There are two corresponding settings that control the session lifetime.
First session.cookie-lifetime . This is the cookie lifetime, which by default is 0, which means that the cookie is destroyed when the browser is closed. By increasing this variable, you can set a longer life. This applies to server time, so you need to consider the time differences on your clients' machines and on your server. Assuming they were the same, setting the option, i.e. 3600 means that the session will expire in an hour. If you want to keep the session for a very long time, you will increase this number.
However, this is not enough. There is also session.gc-maxlifetime , this is the time after which the session data is considered garbage in the storage and destroyed.
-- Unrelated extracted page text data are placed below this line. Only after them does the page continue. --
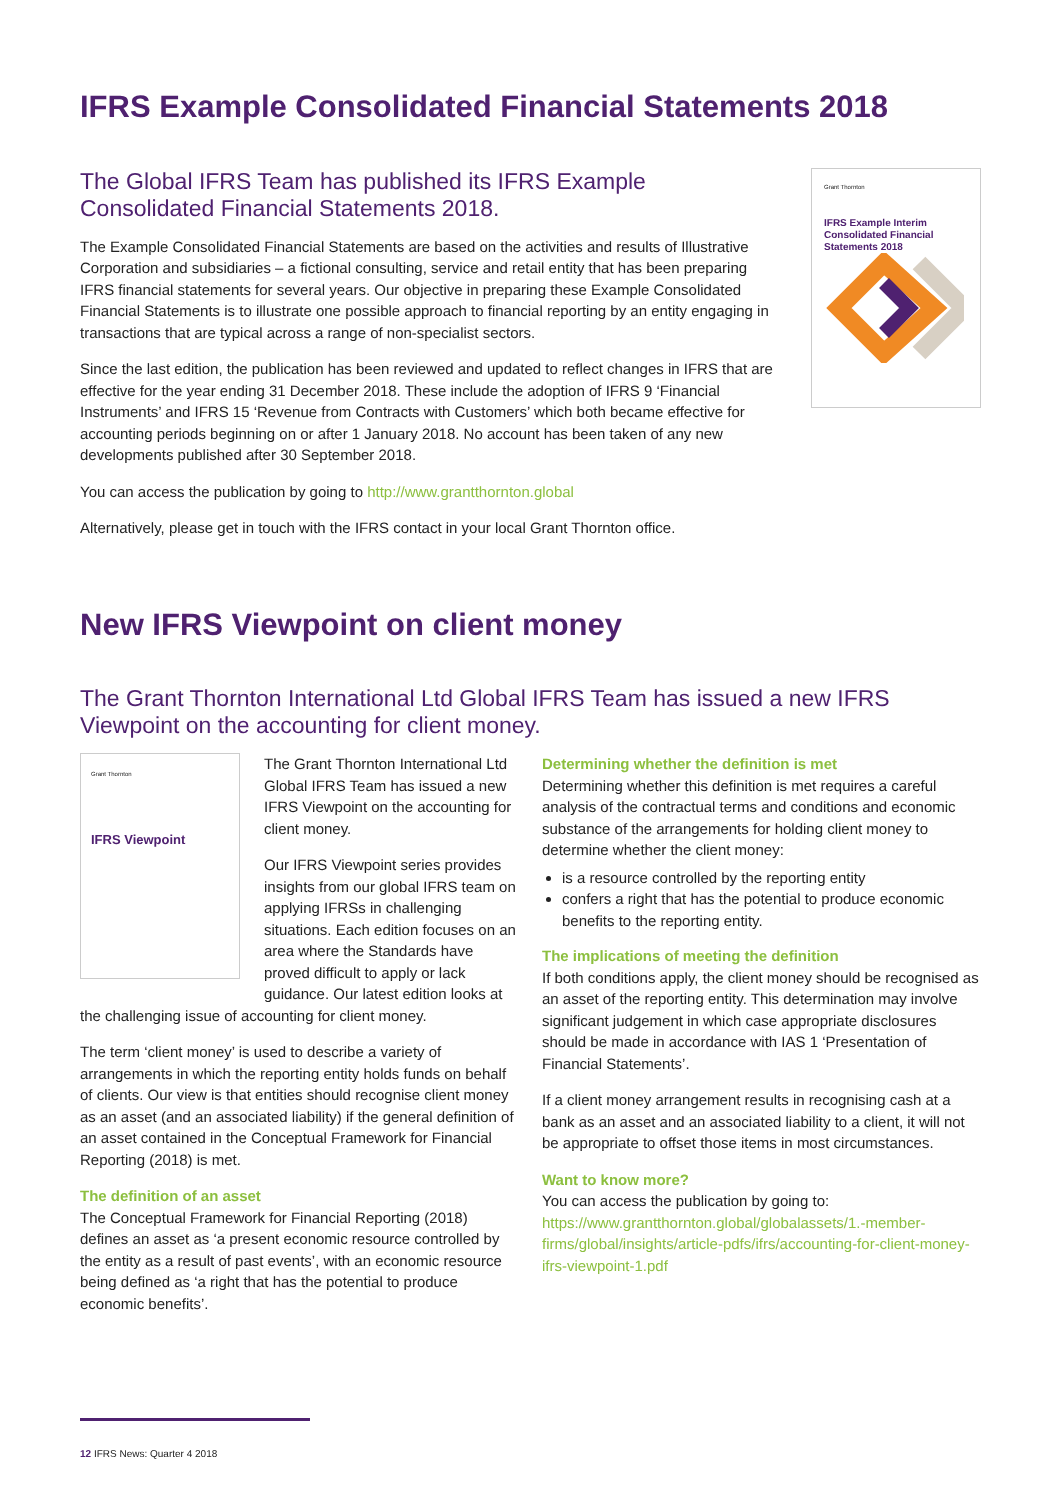IFRS Example Consolidated Financial Statements 2018
The Global IFRS Team has published its IFRS Example Consolidated Financial Statements 2018.
The Example Consolidated Financial Statements are based on the activities and results of Illustrative Corporation and subsidiaries – a fictional consulting, service and retail entity that has been preparing IFRS financial statements for several years. Our objective in preparing these Example Consolidated Financial Statements is to illustrate one possible approach to financial reporting by an entity engaging in transactions that are typical across a range of non-specialist sectors.
Since the last edition, the publication has been reviewed and updated to reflect changes in IFRS that are effective for the year ending 31 December 2018. These include the adoption of IFRS 9 ‘Financial Instruments’ and IFRS 15 ‘Revenue from Contracts with Customers’ which both became effective for accounting periods beginning on or after 1 January 2018. No account has been taken of any new developments published after 30 September 2018.
Grant Thornton
IFRS Example Interim Consolidated Financial Statements 2018
You can access the publication by going to http://www.grantthornton.global
Alternatively, please get in touch with the IFRS contact in your local Grant Thornton office.
New IFRS Viewpoint on client money
The Grant Thornton International Ltd Global IFRS Team has issued a new IFRS Viewpoint on the accounting for client money.
Grant Thornton
IFRS Viewpoint
The Grant Thornton International Ltd Global IFRS Team has issued a new IFRS Viewpoint on the accounting for client money.
Our IFRS Viewpoint series provides insights from our global IFRS team on applying IFRSs in challenging situations. Each edition focuses on an area where the Standards have proved difficult to apply or lack guidance. Our latest edition looks at the challenging issue of accounting for client money.
The term ‘client money’ is used to describe a variety of arrangements in which the reporting entity holds funds on behalf of clients. Our view is that entities should recognise client money as an asset (and an associated liability) if the general definition of an asset contained in the Conceptual Framework for Financial Reporting (2018) is met.
The definition of an asset
The Conceptual Framework for Financial Reporting (2018) defines an asset as ‘a present economic resource controlled by the entity as a result of past events’, with an economic resource being defined as ‘a right that has the potential to produce economic benefits’.
Determining whether the definition is met
Determining whether this definition is met requires a careful analysis of the contractual terms and conditions and economic substance of the arrangements for holding client money to determine whether the client money:
is a resource controlled by the reporting entity
confers a right that has the potential to produce economic benefits to the reporting entity.
The implications of meeting the definition
If both conditions apply, the client money should be recognised as an asset of the reporting entity. This determination may involve significant judgement in which case appropriate disclosures should be made in accordance with IAS 1 ‘Presentation of Financial Statements’.
If a client money arrangement results in recognising cash at a bank as an asset and an associated liability to a client, it will not be appropriate to offset those items in most circumstances.
Want to know more?
You can access the publication by going to: https://www.grantthornton.global/globalassets/1.-member-firms/global/insights/article-pdfs/ifrs/accounting-for-client-money-ifrs-viewpoint-1.pdf
12 IFRS News: Quarter 4 2018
This is different from session.cookie-lifetime because this option checks the last access time of the session data, so it refers to the time the session data was last used (i.e. when the last user was active). Even if you set session.cookie-lifetime to a high value, this will not be enough because session.gc_maxlifetime is usually relatively low ( 1440 is the default value, which is only 24 minutes).
Despite the fact that you can set these parameters as relatively high values ββand work with them, I would recommend not to do this, as this will leave a lot of unnecessary session data hanging in your session store due to the GC does not collect the actual ones (which also increases the likelihood that someone will capture a session in a system that is not properly protected). The best approach is to remember me a cookie. Basically, you assign a user ID and some authentication token that you store in the database for each user (this means that someone does not fake cookies) in a cookie, and give it a long service life. In the initialization code of your application, you will verify that the user is logged in. If he / she is not logged in, you will check if the cookie is set to remember me. If so, you pull the user out of the database based on the user ID in the cookie, and then check the authentication token in db is the same as in the cookie. If they match, you simply create a session and automatically register the user.